Rabbi David Walk
It's a war out there! This declaration is true on many levels. Obviously in the geopolitical theater, we have to be aware that our beloved countries are on a war footing with militant Islam. With the release of the sequel to the eye opening film Wall Street, we are reminded that most of Gordon Gecko's (This is before he started selling car insurance.) advice came from The Art of War by Sun Tzu (d. 320 BCE). But this week of Chanukah reminds us that there is a spiritual struggle going on for the hearts, minds, and souls of our fellow Jews. Purim tells the story of salvation from physical threats to our continued existence (Haman=Hitler). Chanukah, on the other hand, is a fight for spiritual survival. Here in the
First, we must identify the enemy to whom we are losing so many of our co-religionists. Throughout the Middle Ages, Sephardic Jewry lost out to the dominant Moslem population. At the turn of the twelfth century it is estimated that ninety per cent of Jews lived in Moslem countries. By 1939, Sephardim made up only ten per cent of world Jewry. Where did all the Sephardim go, long time passing? Gone to Moslems, everyone. In the nineteenth and early twentieth centuries there was a movement towards conversion to Christianity amongst Ashkenazic Jewry, mostly for social advancement. But nowadays, most of those Jews who stop identifying themselves as Jews, don't identify with another religion either. So, who is the threat? Although you might hear of many candidates, like evolution or atheism, I think that the real adversary is Madison Avenue.

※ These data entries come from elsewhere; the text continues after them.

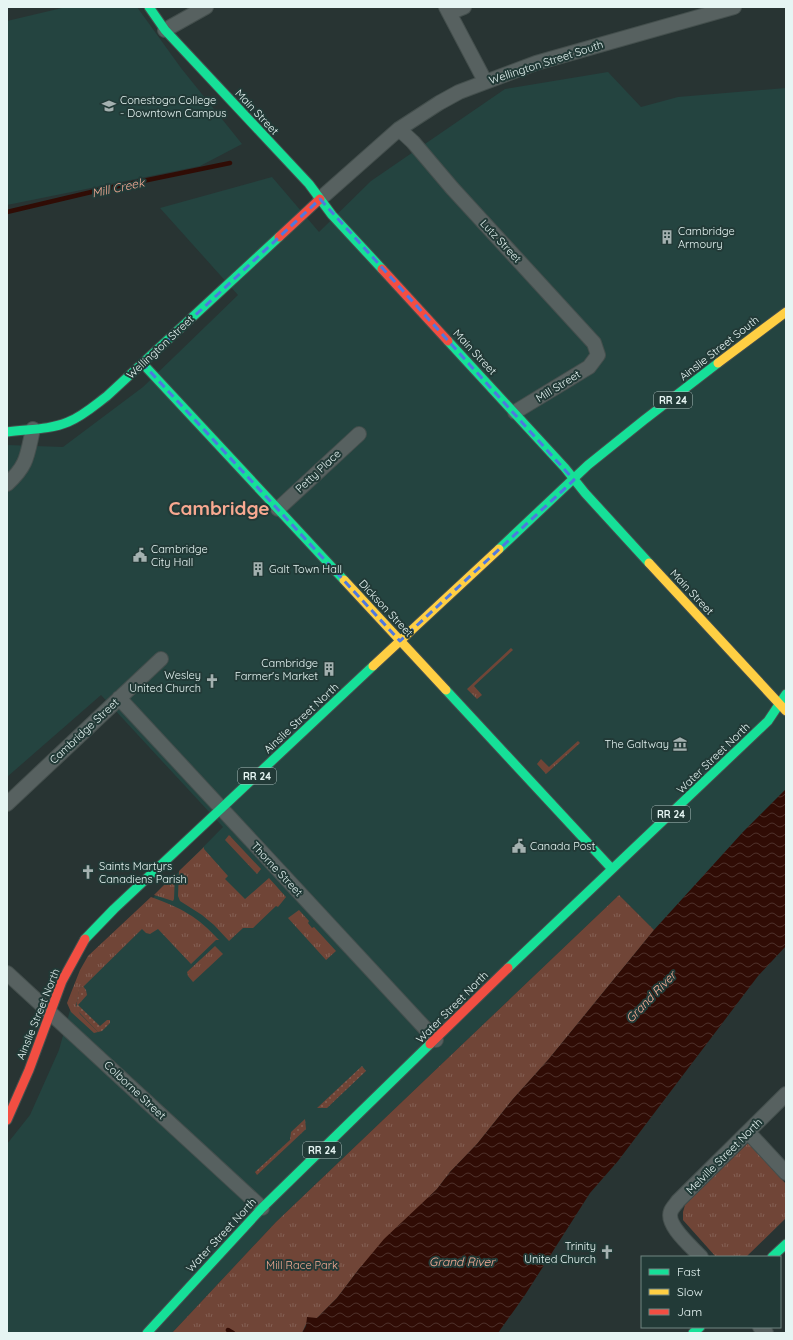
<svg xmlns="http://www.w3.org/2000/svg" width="793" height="1340" viewBox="0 0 793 1340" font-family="Quicksand,sans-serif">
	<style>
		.built { fill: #244440 }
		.grass { fill: url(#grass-tufts) }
		.garden { fill: url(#garden-dots) }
		.water { fill: url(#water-waves) }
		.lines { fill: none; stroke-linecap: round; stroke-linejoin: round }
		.stream { stroke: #300c05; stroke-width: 4.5 }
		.street-casing { stroke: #444f4d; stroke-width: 16 }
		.fast-casing { stroke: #444f4d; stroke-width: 11 }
		.slow-casing { stroke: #444f4d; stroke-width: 11 }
		.jam-casing { stroke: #444f4d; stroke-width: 11 }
		.street { stroke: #576160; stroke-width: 14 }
		.fast { stroke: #16e098; stroke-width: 9 }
		.slow { stroke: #ffcf43; stroke-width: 9 }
		.jam { stroke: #f24e42; stroke-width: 9 }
		.marked { fill: none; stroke: #4f78df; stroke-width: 3; stroke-dasharray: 8 5; stroke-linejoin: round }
		.labels { text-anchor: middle; stroke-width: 4; stroke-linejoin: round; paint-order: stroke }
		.shield { fill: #223a37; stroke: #abbdbb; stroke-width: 1 }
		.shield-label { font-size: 10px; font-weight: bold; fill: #e6f5f3 }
		.street-label { font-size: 11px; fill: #e6f5f3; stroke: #223a37 }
		.poi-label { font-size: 11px; fill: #e6f5f3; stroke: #223a37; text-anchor: start }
		.park-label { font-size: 11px; fill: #f6ab94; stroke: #223a37 }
		.water-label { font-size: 12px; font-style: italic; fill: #faaf98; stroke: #223a37 }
		.town-label { font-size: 19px; font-weight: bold; fill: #f8a991; stroke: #223a37 }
	</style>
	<defs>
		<pattern id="grass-tufts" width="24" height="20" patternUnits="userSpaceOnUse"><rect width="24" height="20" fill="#704537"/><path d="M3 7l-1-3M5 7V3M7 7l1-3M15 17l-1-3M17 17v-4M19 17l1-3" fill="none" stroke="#846054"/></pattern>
		<pattern id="garden-dots" width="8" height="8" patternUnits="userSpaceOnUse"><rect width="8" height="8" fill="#704537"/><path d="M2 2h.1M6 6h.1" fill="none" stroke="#846054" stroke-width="1.8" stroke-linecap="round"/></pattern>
		<pattern id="water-waves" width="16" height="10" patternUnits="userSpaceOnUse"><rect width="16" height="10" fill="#300c05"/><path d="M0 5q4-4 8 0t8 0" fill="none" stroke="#4e302a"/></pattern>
	</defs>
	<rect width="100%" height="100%" fill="#283433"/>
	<path class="built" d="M62,7H137L181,68L242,144L200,166L7,205V21L62,8Z
		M608,72L641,107L678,97L786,88V789L743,832L654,930L619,895L276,1222L172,1333H7V1144L30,1115L59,1050L79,978L145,906L223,827L101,695L7,777V445L63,447L143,387L238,295L160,208L272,177L319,232L371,181L505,89Z"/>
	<path class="grass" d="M511,648L513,650L474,686L482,695L477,699L467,689Z
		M578,741L580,743L546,774L537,764L541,759L549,767Z
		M229,835L261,869L257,874L225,840Z
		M204,847V849L228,876L225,879L245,899L269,878L286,897L278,907L276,906L253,928H243L229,941L214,925L202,915L180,901L178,896L179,871Z
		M175,874L174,899L173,901L154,895Z
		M619,895L654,930L548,1060L513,1099L477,1144L450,1172L437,1189L359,1269L337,1298L317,1318L307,1322L302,1333H172L276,1222Z
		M151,897C181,908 197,916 219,940H216L191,964L158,929L150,934L146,933L142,929L83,987L80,988C78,993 78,999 76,1005L80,1014L98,1032L94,1033L71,1012L67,1003L80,970L88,956Z
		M299,910L309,921L308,923L312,928L314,927L336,951L326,960L288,918Z
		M215,946L223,954L193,982L188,976L187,972Z
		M748,1143L786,1184V1218L746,1257H716L683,1220V1212L685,1205Z"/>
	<path class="garden" d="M83,986L86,990L87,995L78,1005L100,1026L107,1020H110V1023L102,1031L98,1032L77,1010C76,1004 78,996 79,989Z
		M362,1066L366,1071L327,1108H317Z
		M305,1119L306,1129L257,1175L255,1172L290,1140L291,1132Z"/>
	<path class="water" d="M786,789V946L758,976L618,1161L590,1193L525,1295L498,1333H302L306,1326L307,1317L317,1318L337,1298L359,1269L384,1239L437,1189L450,1172L477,1144L513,1099L548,1060L654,930L743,832Z"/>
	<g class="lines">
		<path class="stream" d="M7,212L104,189L230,163
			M228,1330L233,1333"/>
		<defs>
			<path id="street" d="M446,7L485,81
				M449,13L464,7
				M165,30L206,7
				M399,129L413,142L452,188L594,343L598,355L589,367L515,412
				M320,199L399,129L439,103L459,92L536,63L734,7
				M7,484C28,465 27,455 33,429
				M278,509L359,434
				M119,698L436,1040
				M7,804L161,659
				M7,973L262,1208
				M748,1132L786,1173
				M701,1257C692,1247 665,1225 671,1211C672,1208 676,1204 678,1201L786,1094
				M760,1327L766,1333"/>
			<path id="fast" d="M149,7L165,30L309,184L332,215L382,269
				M448,341L565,468L585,493L649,563
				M143,364L344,580
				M7,432C27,429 49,430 68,422C83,416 95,405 107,396L279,237
				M499,549L588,465L644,420L718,363
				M446,690L612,869
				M85,939L114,909L373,666
				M508,968L768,721L786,694
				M772,1257L786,1244
				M147,1333L262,1208L430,1044
				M693,1333L700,1327"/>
			<path id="slow" d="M718,363L786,312
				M649,563L786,711
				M344,580L446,690
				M373,666L499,549"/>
			<path id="jam" d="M279,237L320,199
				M382,269L448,341
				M430,1044L508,968
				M7,1120L29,1070L62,981L85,939"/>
		</defs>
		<use href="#street" class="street-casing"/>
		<use href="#fast" class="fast-casing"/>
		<use href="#slow" class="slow-casing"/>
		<use href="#jam" class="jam-casing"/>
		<use href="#street" class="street"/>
		<use href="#fast" class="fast"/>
		<use href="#slow" class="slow"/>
		<use href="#jam" class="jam"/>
	</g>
	<path class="marked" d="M320,199L574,480L400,641L143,364Z"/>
	<defs>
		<symbol id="university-bare" viewBox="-9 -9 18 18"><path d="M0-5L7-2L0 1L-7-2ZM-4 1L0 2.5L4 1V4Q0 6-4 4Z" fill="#a4b1b0" stroke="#223a37" stroke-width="2.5" paint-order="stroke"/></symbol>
		<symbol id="building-bare" viewBox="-9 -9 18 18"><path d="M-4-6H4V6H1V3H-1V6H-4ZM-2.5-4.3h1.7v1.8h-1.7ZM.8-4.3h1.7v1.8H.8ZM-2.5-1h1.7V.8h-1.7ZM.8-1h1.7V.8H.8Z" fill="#a4b1b0" stroke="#223a37" stroke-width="2.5" paint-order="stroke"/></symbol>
		<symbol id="civic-bare" viewBox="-9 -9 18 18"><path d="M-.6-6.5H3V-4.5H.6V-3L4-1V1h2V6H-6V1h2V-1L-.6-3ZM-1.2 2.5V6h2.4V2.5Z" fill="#a4b1b0" stroke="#223a37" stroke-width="2.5" paint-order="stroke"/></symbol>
		<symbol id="church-bare" viewBox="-9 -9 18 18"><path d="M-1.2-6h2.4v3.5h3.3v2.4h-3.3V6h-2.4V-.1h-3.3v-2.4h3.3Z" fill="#a4b1b0" stroke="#223a37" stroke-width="2.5" paint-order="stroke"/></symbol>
		<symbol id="museum-bare" viewBox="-9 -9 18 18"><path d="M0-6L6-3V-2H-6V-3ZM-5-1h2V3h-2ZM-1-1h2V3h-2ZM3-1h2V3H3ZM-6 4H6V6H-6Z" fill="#a4b1b0" stroke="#223a37" stroke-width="2.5" paint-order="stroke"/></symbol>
	</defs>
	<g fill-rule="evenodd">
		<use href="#university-bare" x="99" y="96" width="20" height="20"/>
		<use href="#building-bare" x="657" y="227" width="20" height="20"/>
		<use href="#civic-bare" x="130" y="545" width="20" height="20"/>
		<use href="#building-bare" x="248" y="559" width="20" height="20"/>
		<use href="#building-bare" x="319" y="659" width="20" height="20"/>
		<use href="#church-bare" x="202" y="671" width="20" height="20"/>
		<use href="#museum-bare" x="670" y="734" width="20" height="20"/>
		<use href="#civic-bare" x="509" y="836" width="20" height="20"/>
		<use href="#church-bare" x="78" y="862" width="20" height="20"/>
		<use href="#church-bare" x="597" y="1242" width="20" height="20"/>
	</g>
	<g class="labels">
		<g class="shield">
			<rect x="654" y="392" width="38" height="16" rx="3"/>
			<rect x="238" y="768" width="38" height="16" rx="3"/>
			<rect x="652" y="806" width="38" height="16" rx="3"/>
			<rect x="303" y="1142" width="38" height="16" rx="3"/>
		</g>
		<g class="shield-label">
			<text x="673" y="404">RR 24</text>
			<text x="257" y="780">RR 24</text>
			<text x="671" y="818">RR 24</text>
			<text x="322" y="1154">RR 24</text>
		</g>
		<g class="street-label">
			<text transform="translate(546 62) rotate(-18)" y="4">Wellington Street South</text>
			<text transform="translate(257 112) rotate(47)" y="4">Main Street</text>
			<text transform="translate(501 241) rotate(47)" y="4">Lutz Street</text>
			<text transform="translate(160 347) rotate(-43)" y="4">Wellington Street</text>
			<text transform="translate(719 348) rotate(-38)" y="4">Ainslie Street South</text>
			<text transform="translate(475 352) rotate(47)" y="4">Main Street</text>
			<text transform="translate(558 386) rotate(-32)" y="4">Mill Street</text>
			<text transform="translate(318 471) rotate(-43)" y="4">Petty Place</text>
			<text transform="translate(692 592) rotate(47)" y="4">Main Street</text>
			<text transform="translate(386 608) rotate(47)" y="4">Dickson Street</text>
			<text transform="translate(301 718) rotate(-43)" y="4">Ainslie Street North</text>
			<text transform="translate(84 731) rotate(-43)" y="4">Cambridge Street</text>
			<text transform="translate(713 758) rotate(-44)" y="4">Water Street North</text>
			<text transform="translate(277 869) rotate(47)" y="4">Thorne Street</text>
			<text transform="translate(452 1007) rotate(-45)" y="4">Water Street North</text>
			<text transform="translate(38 1014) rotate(-68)" y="4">Ainslie Street North</text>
			<text transform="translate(135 1090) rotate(43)" y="4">Colborne Street</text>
			<text transform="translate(724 1156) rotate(-45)" y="4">Melville Street North</text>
			<text transform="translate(221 1235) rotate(-47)" y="4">Water Street North</text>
		</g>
		<g class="poi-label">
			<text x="120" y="104">Conestoga College<tspan x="120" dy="13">- Downtown Campus</tspan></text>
			<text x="678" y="235">Cambridge<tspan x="678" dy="13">Armoury</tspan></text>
			<text x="151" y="553">Cambridge<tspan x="151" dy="13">City Hall</tspan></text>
			<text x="269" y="573">Galt Town Hall</text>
			<text x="318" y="667" text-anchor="end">Cambridge<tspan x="318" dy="13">Farmer's Market</tspan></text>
			<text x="201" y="679" text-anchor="end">Wesley<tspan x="201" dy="13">United Church</tspan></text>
			<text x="669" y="748" text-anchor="end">The Galtway</text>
			<text x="530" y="850">Canada Post</text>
			<text x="99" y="870">Saints Martyrs<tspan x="99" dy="13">Canadiens Parish</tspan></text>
			<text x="596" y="1250" text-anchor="end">Trinity<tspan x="596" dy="13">United Church</tspan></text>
		</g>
		<g class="park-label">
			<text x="302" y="1269">Mill Race Park</text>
		</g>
		<g class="water-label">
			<text transform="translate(118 188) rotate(-12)" y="4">Mill Creek</text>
			<text transform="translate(651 997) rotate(-46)" y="4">Grand River</text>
			<text x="462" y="1266">Grand River</text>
		</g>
		<g class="town-label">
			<text x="219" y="515">Cambridge</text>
		</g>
	</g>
	<rect width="793" height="1340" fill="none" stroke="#e6f5f3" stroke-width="16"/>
	<rect x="641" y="1256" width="140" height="72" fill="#223a37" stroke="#708582"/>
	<rect x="649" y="1269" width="20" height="6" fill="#16e098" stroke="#708582"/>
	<text x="677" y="1276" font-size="12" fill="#e6f5f3">Fast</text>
	<rect x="649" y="1289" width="20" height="6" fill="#ffcf43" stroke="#708582"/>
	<text x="677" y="1296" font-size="12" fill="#e6f5f3">Slow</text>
	<rect x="649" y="1309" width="20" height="6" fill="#f24e42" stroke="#708582"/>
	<text x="677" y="1316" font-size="12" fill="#e6f5f3">Jam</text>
</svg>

The pernicious effects of advertising even reach those of us who never even consider patronizing the business. In a revealing study reported in Psychology Today (April 13, 2010), researchers explored the psychological effects of the fast food industry. Logos for the major fast food chains (if I have to give examples of these, you must live on another planet) were briefly flashed on a computer screen. Then the participants were asked to read a passage of text. The subjects read faster after seeing the Golden Arches than before they saw them or than control subjects who weren't shown the symbols. Also the researchers found: Most striking of all, just a glimpse of the golden arches changes our psychology so that people become impatient about financial decisions—they wind up unwilling to postpone immediate gain for future rewards, so they sacrifice savings, against their own economic interest. Exposure to fast-food symbols also seeps into the way we approach leisure (Sept. 1, 2010). It's not consuming the food that has these negative affects. It's just the ads, logos and billboards. Again from the report: It turns out that every time we see such marketing devices, they act as psychological primes, reminding us that time seems to be speeding up in contemporary society, making them reluctant to volunteer, and causes them to make bad economic decisions.
Wow! Our lives are being negatively impacted by these forces outside our control. We squander leisure time, go bankrupt and increase stress, without tasting the product. On most sports programming in the States, there's a new ad campaign trying to convince us that only cool people can drink certain brands of beer. And, clearly, only cool people are happy. I think that this multi-faceted phenomenon is the real enemy to a meaningful or spiritual lifestyle. We have met the enemy, and it is the media.
So, what can we do to prevent losing this new version of Chanukah's cultural war? The ultra-orthodox position is to attempt to isolate themselves from all secular influences. I can't deny that there is merit to this approach. Personally, I reject this position for two reasons. First of all, I appreciate many aspects of modern culture. I believe strongly that knowledge of literature, science and history can help my spiritual efforts. They add to my soul. Also, I don't believe that it's possible to totally blockade our senses. Every nook and cranny of our world is permeated with these symbols, logos and messages. Hiding is rarely a safe strategy, for ostriches or humans.
I would like to suggest two propositions. The first one was in last week's parsha. When Yosef succeeds in avoiding the temptation of his boss's wife, Rashi, based on the Midrash, tells us that he saw his father's image. Strength can come from role models and heroes. Who are our heroes? If it's our favorite team's slick shortstop or the star quarterback, we're in trouble. We need spiritual heroes for ourselves and our children. If our kids only hear us criticizing rabbis and only warm words for athletes and media stars, what message will they imbibe? We need fewer American Idols and more Jewish heroes.
My second proposal comes from Chanukah. In the famous argument between Beit Hillel and Beit Shamai about how to light the chanukiah, Shamai is more logical. Let's light the candles like the miracle happened, less oil every night. But we have a greater lesson to learn from Beit Hillel. Always strive to increase the spirituality in our lives and world. That's key to success in the spiritual war. Continually amplify and enhance the spiritual components of our lives. Go to synagogue a little earlier, add more time for Torah study, always do more.
Finally a suggestion from Sun Tzu: If you know the enemy and know yourself, you need not fear the result of a hundred battles. If you know yourself but not the enemy, for every victory gained you will also suffer a defeat. If you know neither the enemy nor yourself, you will succumb in every battle. Just like the Maccabees, we can win this war, but it takes a great effort and preparation. Have a happy and meaningful Chanukah!